W ubiegłym roku włoska Fincantieri zanotowała obrót w wysokości 2,9 mld Euro, o 12% niższy niż w 2009. Stosunkowo niewielkie były również zamówienia o wartości 1,9 mld Euro.
Fincantieri, z siedzibą w Trieście, to przede wszystkim producent statków cywilnych, a szczególnie luksusowych statków wycieczkowych i promów. Ten segment produkcji został szczególnie doświadczony przez światowy kryzys gospodarczy, co ma podstawowy wpływ na kondycję kilkunastu stoczni i ośrodków rozwojowych koncernu.
Osiągnięty w ubiegłym roku obrót 2,876 mld Euro był o 12% niższy, niż w 2009. Władzom Fincantieri udało się uzyskać nowe zlecenia o wartości 1,915 mld USD, a więc o 154 mln większej niż rok wcześniej. Nadal nie jest to jednak nawet połowa zamówień z rekordowego 2007, kiedy Fincantieri zobowiązała się do dostarczenia towarów i usług za ponad 4,2 mld Euro.
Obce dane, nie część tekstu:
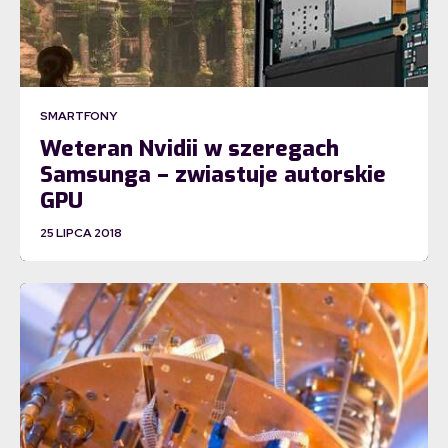
SMARTFONY
Weteran Nvidii w szeregach
Samsunga – zwiastuje autorskie
GPU
25 LIPCA 2018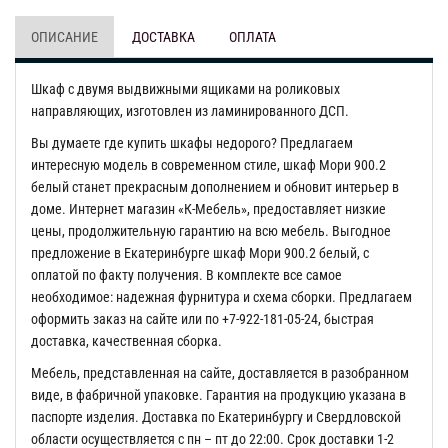
ОПИСАНИЕ
ДОСТАВКА
ОПЛАТА
Шкаф с двумя выдвижными ящиками на роликовых
направляющих, изготовлен из ламинированного ДСП.
Вы думаете где купить шкафы недорого? Предлагаем
интересную модель в современном стиле, шкаф Мори 900.2
белый станет прекрасным дополнением и обновит интерьер в
доме. Интернет магазин «К-Мебель», предоставляет низкие
цены, продолжительную гарантию на всю мебель. Выгодное
предложение в Екатеринбурге шкаф Мори 900.2 белый, с
оплатой по факту получения. В комплекте все самое
необходимое: надежная фурнитура и схема сборки. Предлагаем
оформить заказ на сайте или по +7-922-181-05-24, быстрая
доставка, качественная сборка.
Мебель, представленная на сайте, доставляется в разобранном
виде, в фабричной упаковке. Гарантия на продукцию указана в
паспорте изделия. Доставка по Екатеринбургу и Свердловской
области осуществляется с пн – пт до 22:00. Срок доставки 1-2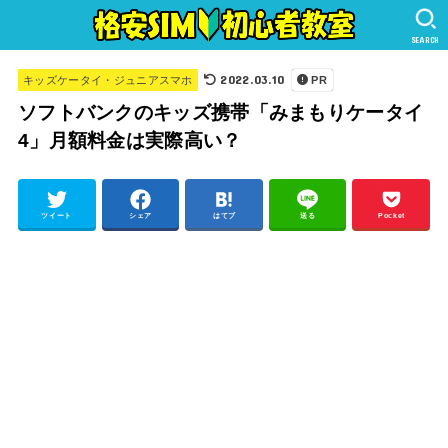
SEARCH
2022.03.10
キッズケータイ・ジュニアスマホ
PR
ソフトバンクのキッズ携帯「みまもりケータイ
4」月額料金は実際高い？
ツイート
シェア
はてブ
送る
Pocket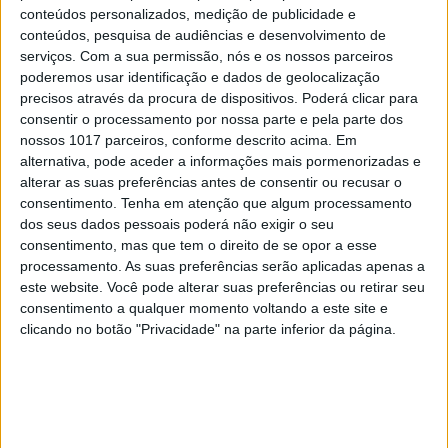
conteúdos personalizados, medição de publicidade e
conteúdos, pesquisa de audiências e desenvolvimento de
serviços.
Com a sua permissão, nós e os nossos parceiros
poderemos usar identificação e dados de geolocalização
precisos através da procura de dispositivos. Poderá clicar para
consentir o processamento por nossa parte e pela parte dos
nossos 1017 parceiros, conforme descrito acima. Em
alternativa, pode aceder a informações mais pormenorizadas e
CULTURA
EXCLUSIVO
alterar as suas preferências antes de consentir ou recusar o
Carlos Paião: a história de um
consentimento.
Tenha em atenção que algum processamento
cometa
dos seus dados pessoais poderá não exigir o seu
consentimento, mas que tem o direito de se opor a esse
processamento. As suas preferências serão aplicadas apenas a
este website. Você pode alterar suas preferências ou retirar seu
consentimento a qualquer momento voltando a este site e
clicando no botão "Privacidade" na parte inferior da página.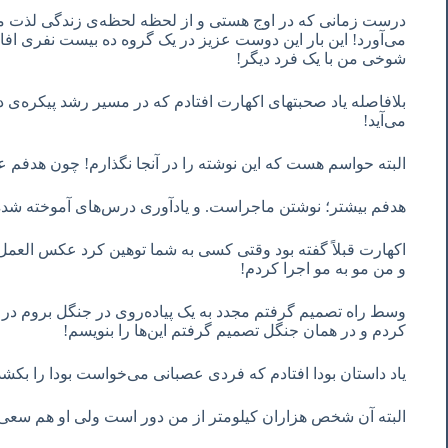
درست زمانی که در اوج هستی و از لحظه لحظه‌ی زندگی لذت می
می‌آورد! این بار این دوست عزیز در یک گروه ده بیست نفری افاضا
شوخی من با یک فرد دیگر!
می‌آید!
البته حواسم هست که این نوشته را در آنجا نگذارم! چون هدفم
هدفم بیشتر؛ نوشتن ماجراست. و یادآوری درس‌های آموخته شد
اکهارت قبلاً گفته بود وقتی کسی به شما توهین کرد عکس العمل ن
و من مو به مو اجرا کردم!
وسط راه تصمیم گرفتم مجدد به یک پیاده‌روی در جنگل بروم در ج
کردم و در همان جنگل تصمیم گرفتم این‌ها را بنویسم!
یاد داستان بودا افتادم که فردی عصبانی می‌خواست بودا را بکشد
البته آن شخص هزاران کیلومتر از من دور است ولی او هم سعی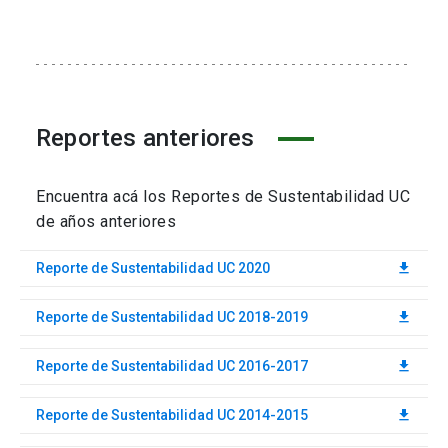
Reportes anteriores
Encuentra acá los Reportes de Sustentabilidad UC
de años anteriores
Reporte de Sustentabilidad UC 2020
download
Reporte de Sustentabilidad UC 2018-2019
download
Reporte de Sustentabilidad UC 2016-2017
download
Reporte de Sustentabilidad UC 2014-2015
download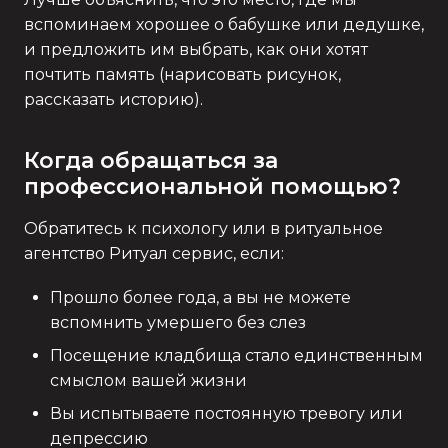
вспоминаем хорошее о бабушке или дедушке,
и предложить им выбрать, как они хотят
почтить память (нарисовать рисунок,
рассказать историю).
Когда обращаться за
профессиональной помощью?
Обратитесь к психологу или в ритуальное
агентство Ритуал сервис, если:
Прошло более года, а вы не можете
вспомнить умершего без слез
Посещение кладбища стало единственным
смыслом вашей жизни
Вы испытываете постоянную тревогу или
депрессию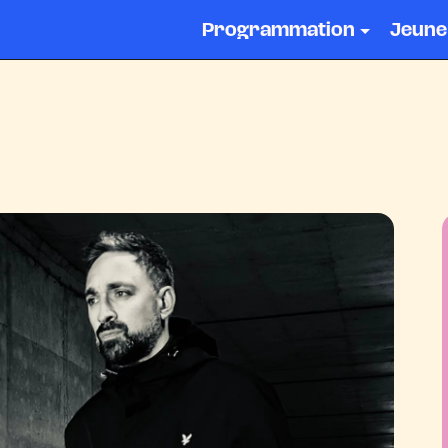
Programmation
Jeune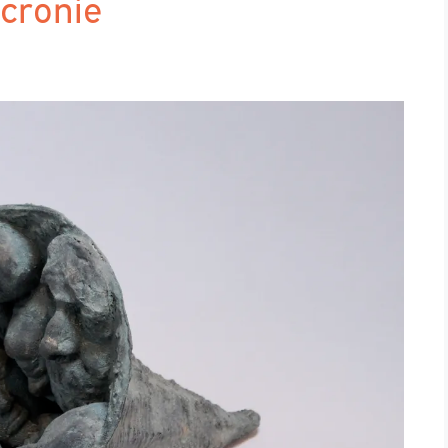
cronie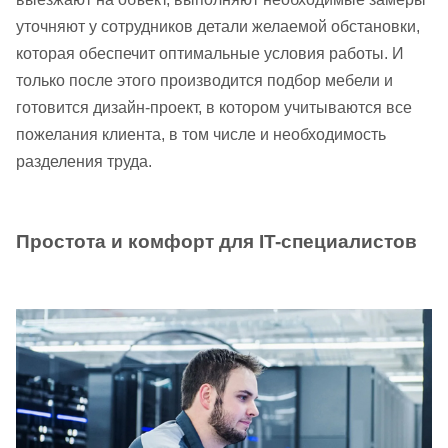
уточняют у сотрудников детали желаемой обстановки,
которая обеспечит оптимальные условия работы. И
только после этого производится подбор мебели и
готовится дизайн-проект, в котором учитываются все
пожелания клиента, в том числе и необходимость
разделения труда.
Простота и комфорт для IT-специалистов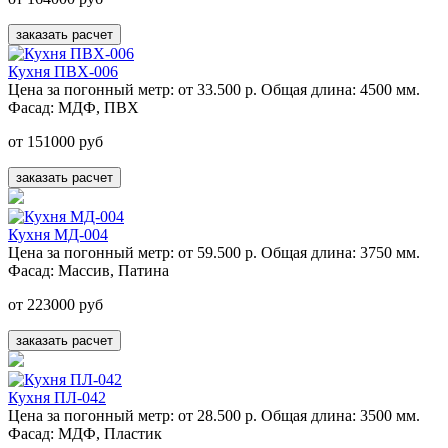
заказать расчет
Кухня ПВХ-006
Цена за погонный метр:
от 33.500 р.
Общая длина:
4500 мм.
Фасад:
МДФ, ПВХ
от 151000 руб
заказать расчет
Кухня МД-004
Цена за погонный метр:
от 59.500 р.
Общая длина:
3750 мм.
Фасад:
Массив, Патина
от 223000 руб
заказать расчет
Кухня ПЛ-042
Цена за погонный метр:
от 28.500 р.
Общая длина:
3500 мм.
Фасад:
МДФ, Пластик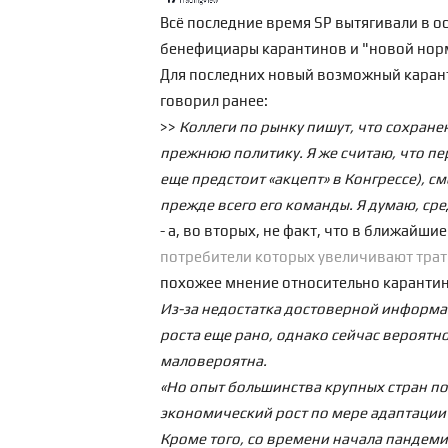
Всё последние время SP вытягивали в ос
бенефициары карантинов и "новой нор
Для последних новый возможный карантин
говорил ранее
:
>>
Коллеги по рынку пишут, что сохране
прежнюю политику. Я же считаю, что пе
еще предстоит «акцепт» в Конгрессе), 
прежде всего его команды. Я думаю, сре
- а, во вторых, не факт, что в ближайши
потребители которых увеличивают траты
похожее мнение относительно карантин
Из-за недостатка достоверной информа
роста еще рано, однако сейчас вероятно
маловероятна.
«Но опыт большинства крупных стран п
экономический рост по мере адаптации 
Кроме того, со времени начала пандеми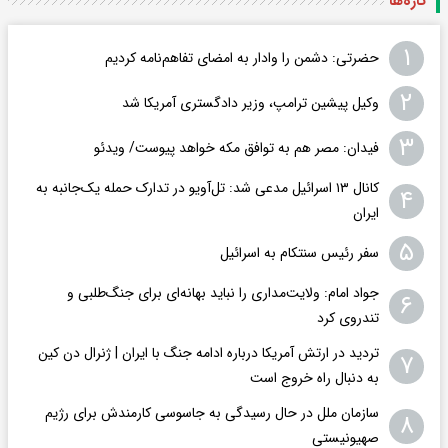
تازه‌ها
۱
حضرتی: دشمن را وادار به امضای تفاهم‌نامه کردیم
۲
وکیل پیشین ترامپ، وزیر دادگستری آمریکا شد
۳
فیدان: مصر هم به توافق مکه خواهد پیوست/ ویدئو
کانال ۱۳ اسرائیل مدعی شد: تل‌آویو در تدارک حمله یک‌جانبه به
۴
ایران
۵
سفر رئیس سنتکام به اسرائیل
جواد امام: ولایت‌مداری را نباید بهانه‌ای برای جنگ‌طلبی و
۶
تندروی کرد
تردید در ارتش آمریکا درباره ادامه جنگ با ایران | ژنرال دن کین
۷
به دنبال راه خروج است
سازمان ملل در حال رسیدگی به جاسوسی کارمندش برای رژیم
۸
صهیونیستی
Dzięki zdecydowanym krokom oszczędnościowym oraz korzystnemu kursowi Euro do dolara, udało się osiągnąć zysk 53 mln Euro, w porównaniu do 24 mln w 2009.
Wyników tych nie można byłoby osiągnąć bez udziału w rynku amerykańskim. Europejskie zakłady koncernu uzyskały w 2010 zamówienia jedynie na dwa duże statki wycieczkowe oraz 2 okręty patrolowe Falaj 2 dla ZEA (zobacz: Kolejne korwety dla ZEA). Tymczasem w USA, stocznie należące do Fincantieri otrzymały zlecenia na budowę statku oceanograficznego oraz 39 łodzi patrolowych dla US Coast Guard (stocznia ACE Marine). Jako poddostawca Lockheed Martina, włoski koncern weźmie również udział w budowie fregaty klasy Littoral Combat Ship, w ramach ramowego kontraktu o dostawach 10 jednostek do 2015 włącznie (zobacz: Dwaj zwycięzcy).
Informując o wynikach za ubiegły rok, władze Fincantieri podkreśliły konieczność dalszej redukcji kosztów, co wiąże się ze skutkami kryzysu. Trwa on w branży stoczniowej dłużej niż przypuszczano i może mieć niekorzystny wpływ na sytuację finansową koncernu w 2011.